Exercise description:
Your answer should hold each line of the material that contains the word "tumor".

Information shown:
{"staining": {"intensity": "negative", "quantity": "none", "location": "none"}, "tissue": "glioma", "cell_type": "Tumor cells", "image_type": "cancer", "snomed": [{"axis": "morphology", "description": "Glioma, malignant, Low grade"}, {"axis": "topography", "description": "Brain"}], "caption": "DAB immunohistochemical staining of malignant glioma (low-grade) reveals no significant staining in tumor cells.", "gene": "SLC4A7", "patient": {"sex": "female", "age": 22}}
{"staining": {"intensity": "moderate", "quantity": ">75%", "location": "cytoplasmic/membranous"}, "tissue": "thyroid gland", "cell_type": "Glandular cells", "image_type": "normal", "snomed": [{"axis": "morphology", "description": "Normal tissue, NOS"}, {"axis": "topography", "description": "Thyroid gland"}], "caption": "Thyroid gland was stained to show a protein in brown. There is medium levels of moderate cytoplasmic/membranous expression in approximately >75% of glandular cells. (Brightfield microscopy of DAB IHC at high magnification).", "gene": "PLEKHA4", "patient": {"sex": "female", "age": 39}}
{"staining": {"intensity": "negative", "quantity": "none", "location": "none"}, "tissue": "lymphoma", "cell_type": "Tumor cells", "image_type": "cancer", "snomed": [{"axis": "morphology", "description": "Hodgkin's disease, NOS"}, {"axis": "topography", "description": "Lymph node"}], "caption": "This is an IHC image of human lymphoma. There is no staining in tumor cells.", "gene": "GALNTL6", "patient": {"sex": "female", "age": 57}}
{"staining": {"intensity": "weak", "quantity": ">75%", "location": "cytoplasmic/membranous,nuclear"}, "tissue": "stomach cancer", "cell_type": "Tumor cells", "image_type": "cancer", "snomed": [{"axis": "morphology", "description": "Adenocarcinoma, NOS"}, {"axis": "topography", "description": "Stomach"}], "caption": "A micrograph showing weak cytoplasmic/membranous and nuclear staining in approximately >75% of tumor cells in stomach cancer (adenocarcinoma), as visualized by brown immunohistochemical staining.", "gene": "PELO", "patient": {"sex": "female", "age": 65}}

Solution for this exercise:
{"staining": {"intensity": "negative", "quantity": "none", "location": "none"}, "tissue": "glioma", "cell_type": "Tumor cells", "image_type": "cancer", "snomed": [{"axis": "morphology", "description": "Glioma, malignant, Low grade"}, {"axis": "topography", "description": "Brain"}], "caption": "DAB immunohistochemical staining of malignant glioma (low-grade) reveals no significant staining in tumor cells.", "gene": "SLC4A7", "patient": {"sex": "female", "age": 22}}
{"staining": {"intensity": "negative", "quantity": "none", "location": "none"}, "tissue": "lymphoma", "cell_type": "Tumor cells", "image_type": "cancer", "snomed": [{"axis": "morphology", "description": "Hodgkin's disease, NOS"}, {"axis": "topography", "description": "Lymph node"}], "caption": "This is an IHC image of human lymphoma. There is no staining in tumor cells.", "gene": "GALNTL6", "patient": {"sex": "female", "age": 57}}
{"staining": {"intensity": "weak", "quantity": ">75%", "location": "cytoplasmic/membranous,nuclear"}, "tissue": "stomach cancer", "cell_type": "Tumor cells", "image_type": "cancer", "snomed": [{"axis": "morphology", "description": "Adenocarcinoma, NOS"}, {"axis": "topography", "description": "Stomach"}], "caption": "A micrograph showing weak cytoplasmic/membranous and nuclear staining in approximately >75% of tumor cells in stomach cancer (adenocarcinoma), as visualized by brown immunohistochemical staining.", "gene": "PELO", "patient": {"sex": "female", "age": 65}}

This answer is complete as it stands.